TASK PROMPT
For this exercise, return only the lines in the records below from the one holding "Document page, 2001x1125 pixels." through the one holding "Page size: 2001x1125.", including both, exactly as they appear and without pictures.

START DATASET CONTENT

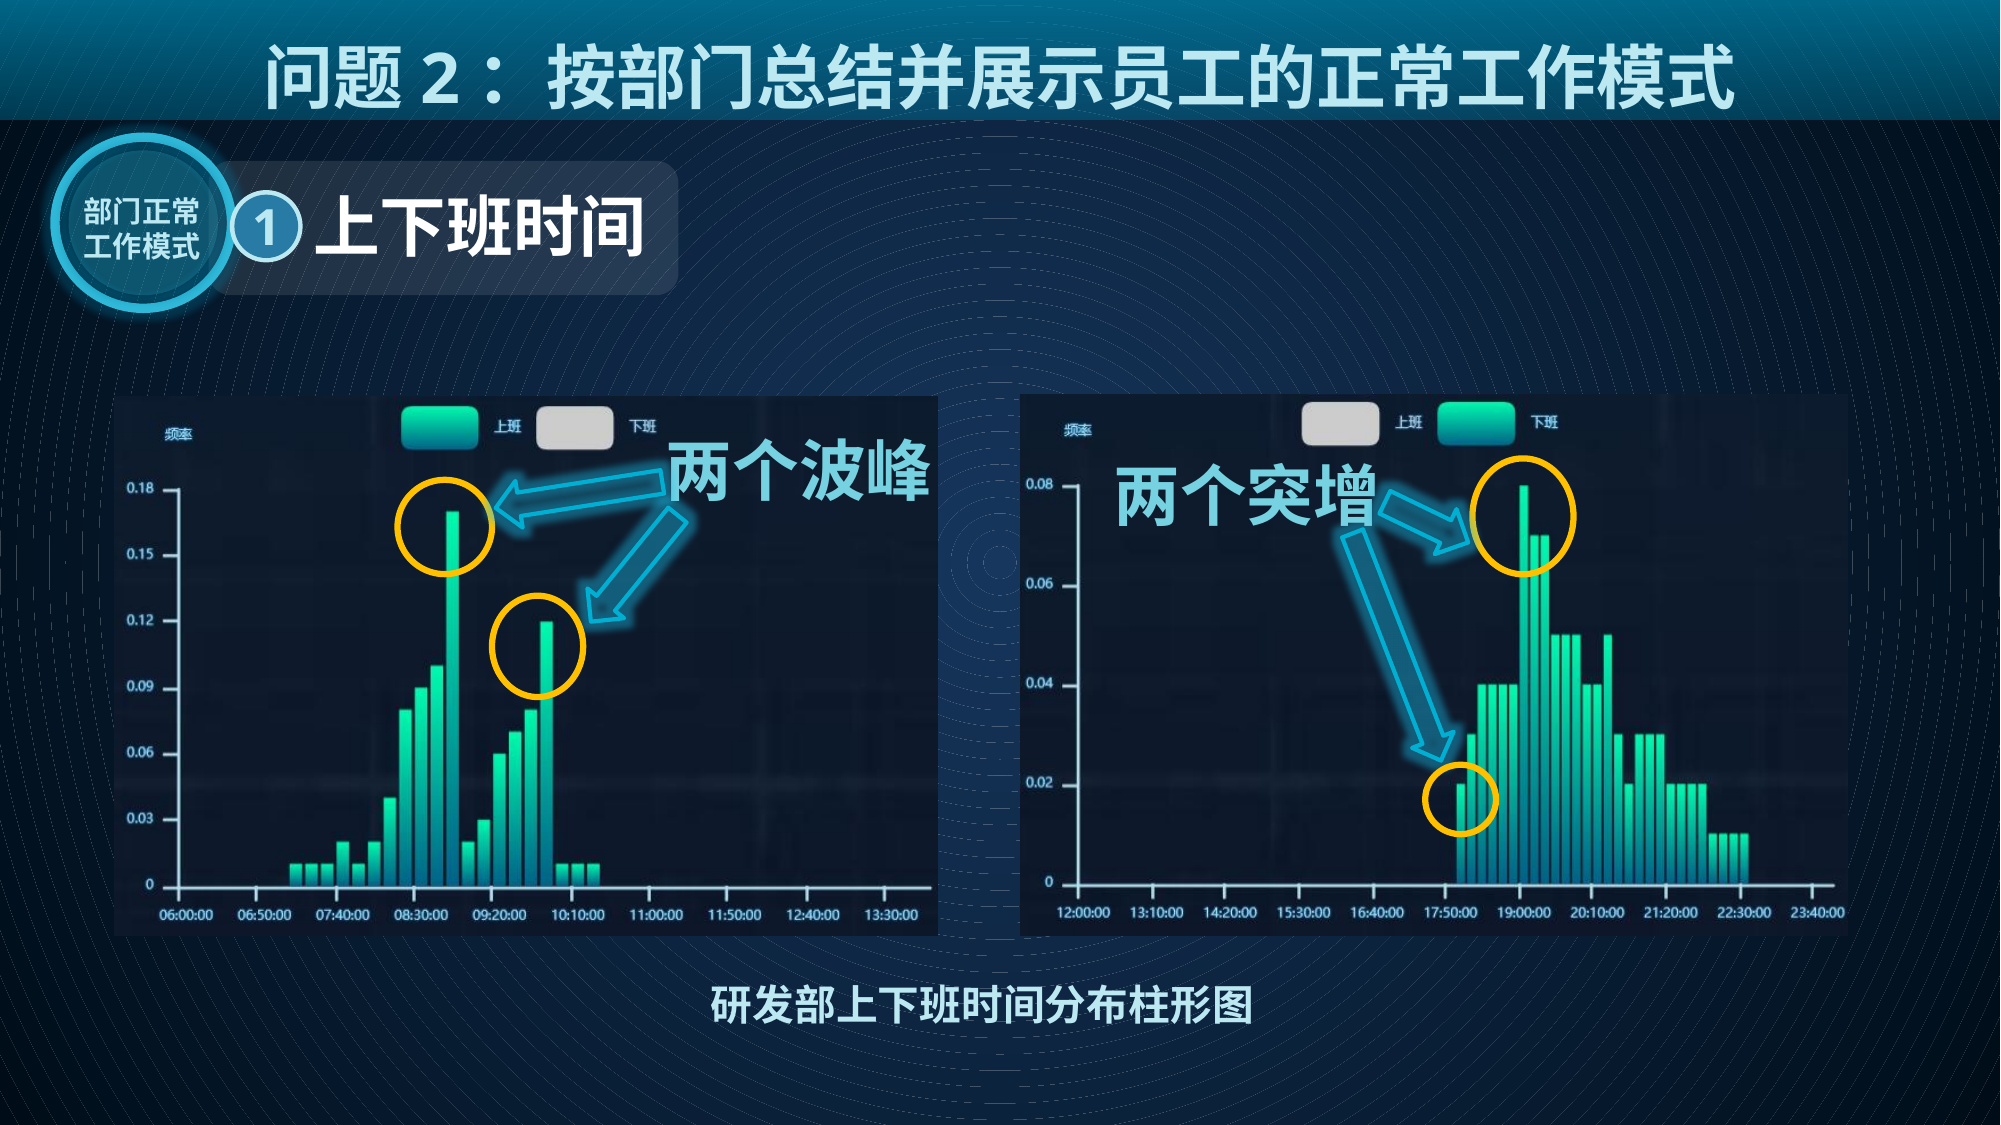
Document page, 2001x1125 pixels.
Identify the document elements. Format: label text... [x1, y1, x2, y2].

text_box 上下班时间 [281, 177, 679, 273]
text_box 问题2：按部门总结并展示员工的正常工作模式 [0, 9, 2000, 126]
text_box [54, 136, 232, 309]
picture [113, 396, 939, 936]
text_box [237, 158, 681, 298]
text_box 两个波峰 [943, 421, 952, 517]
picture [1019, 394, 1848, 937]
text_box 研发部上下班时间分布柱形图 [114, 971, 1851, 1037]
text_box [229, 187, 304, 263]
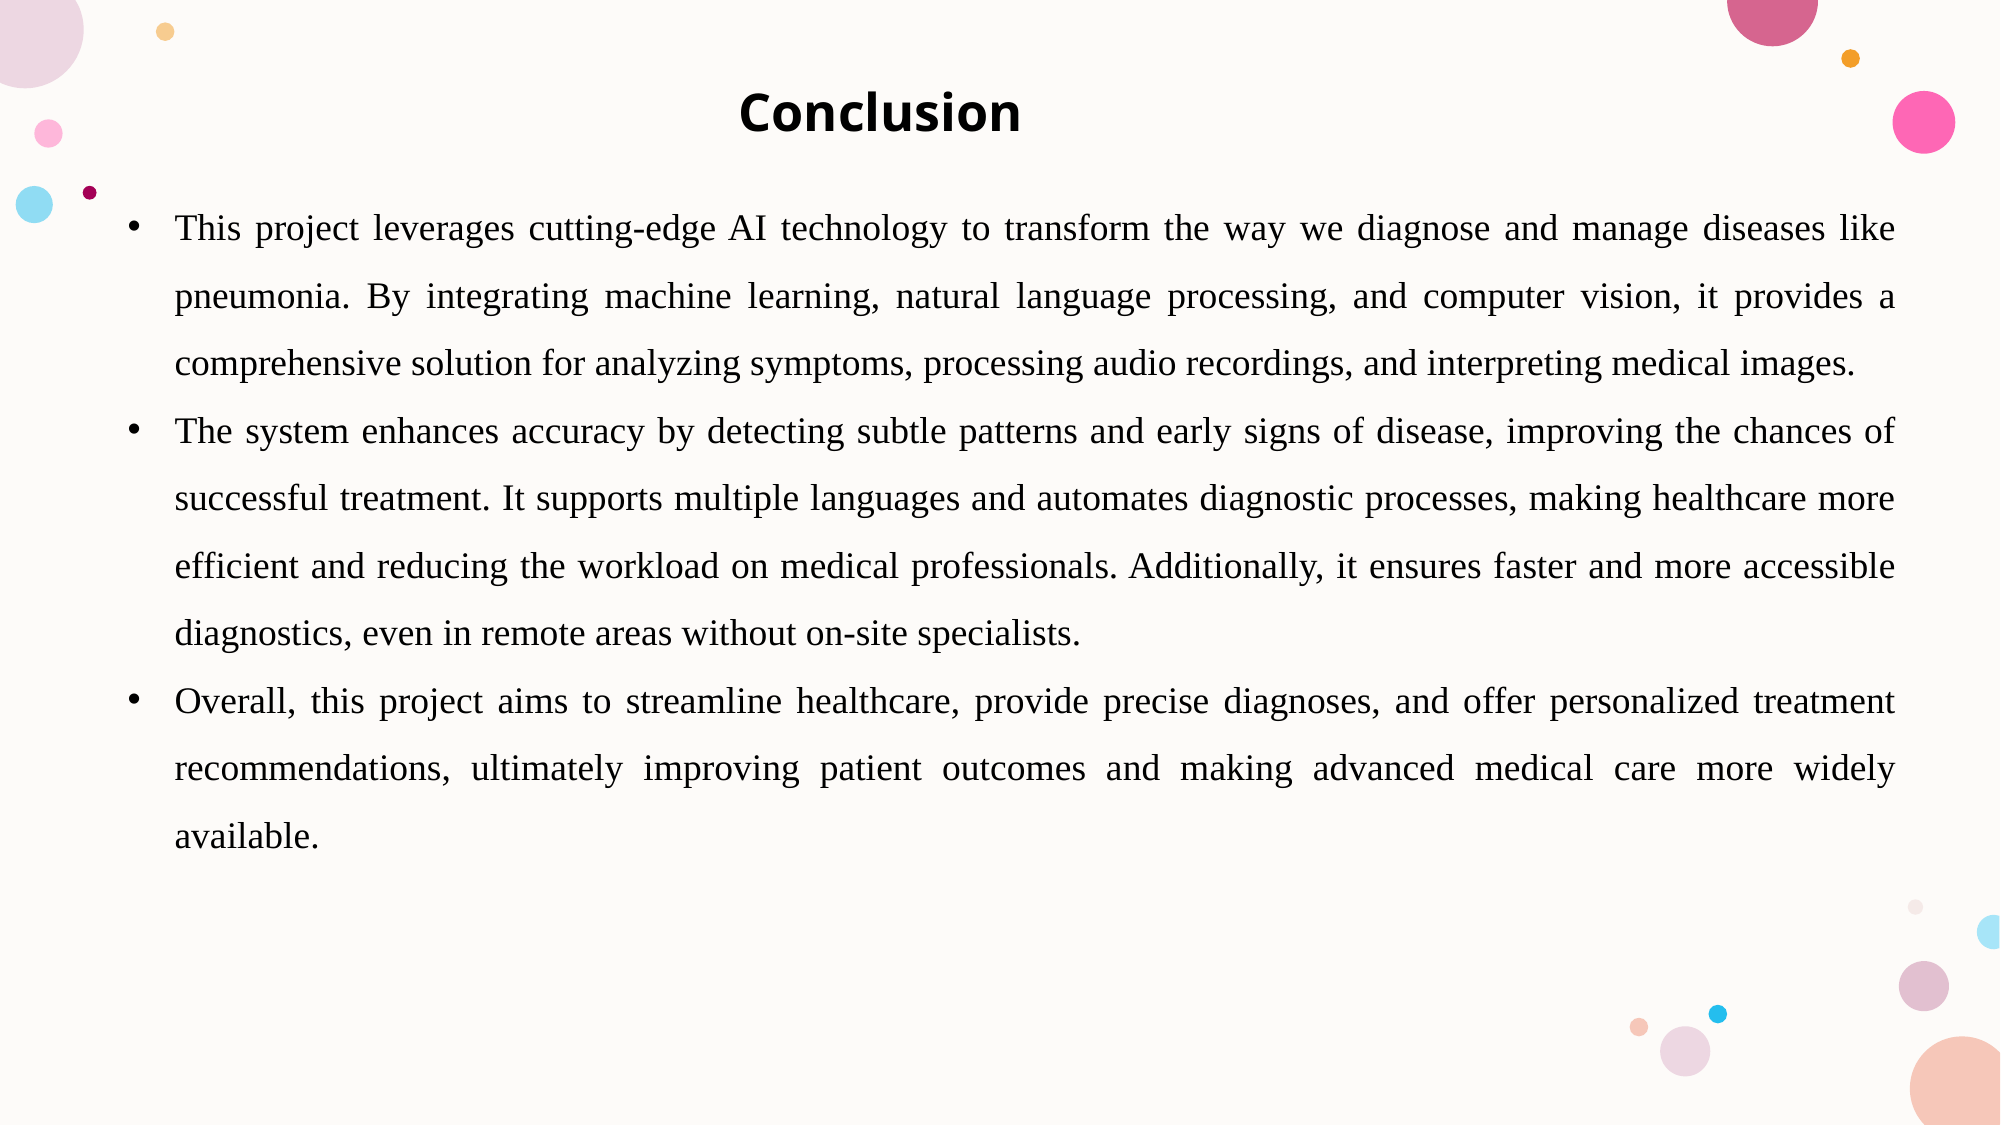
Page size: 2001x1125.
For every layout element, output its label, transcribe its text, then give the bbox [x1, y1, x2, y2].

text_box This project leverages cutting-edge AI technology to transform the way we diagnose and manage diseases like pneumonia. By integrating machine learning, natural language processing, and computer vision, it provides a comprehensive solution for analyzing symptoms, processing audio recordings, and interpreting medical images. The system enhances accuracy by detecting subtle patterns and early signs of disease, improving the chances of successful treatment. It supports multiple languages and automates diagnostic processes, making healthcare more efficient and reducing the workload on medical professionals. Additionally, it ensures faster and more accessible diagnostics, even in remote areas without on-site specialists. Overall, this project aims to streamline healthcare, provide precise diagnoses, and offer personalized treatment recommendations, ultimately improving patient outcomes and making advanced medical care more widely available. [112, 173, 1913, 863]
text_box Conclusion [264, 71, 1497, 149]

END DATASET CONTENT
START DATASET CONTENT

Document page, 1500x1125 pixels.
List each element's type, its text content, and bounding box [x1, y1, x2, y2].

END DATASET CONTENT
START DATASET CONTENT

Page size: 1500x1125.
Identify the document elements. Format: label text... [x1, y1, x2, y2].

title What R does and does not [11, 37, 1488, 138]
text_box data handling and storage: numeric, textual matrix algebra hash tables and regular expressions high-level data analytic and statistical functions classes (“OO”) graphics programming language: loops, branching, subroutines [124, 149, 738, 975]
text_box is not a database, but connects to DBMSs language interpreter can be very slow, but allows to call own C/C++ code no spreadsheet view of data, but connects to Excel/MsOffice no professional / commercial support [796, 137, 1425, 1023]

END DATASET CONTENT

ANSWER BOX
Document page, 2001x1125 pixels.
Identify the document elements. Format: label text... [x1, y1, x2, y2].

text_box 上下班时间 [281, 177, 679, 273]
text_box 问题2：按部门总结并展示员工的正常工作模式 [0, 9, 2000, 126]
text_box [54, 136, 232, 309]
picture [113, 396, 939, 936]
text_box [237, 158, 681, 298]
text_box 两个波峰 [943, 421, 952, 517]
picture [1019, 394, 1848, 937]
text_box 研发部上下班时间分布柱形图 [114, 971, 1851, 1037]
text_box [229, 187, 304, 263]
Page size: 2001x1125.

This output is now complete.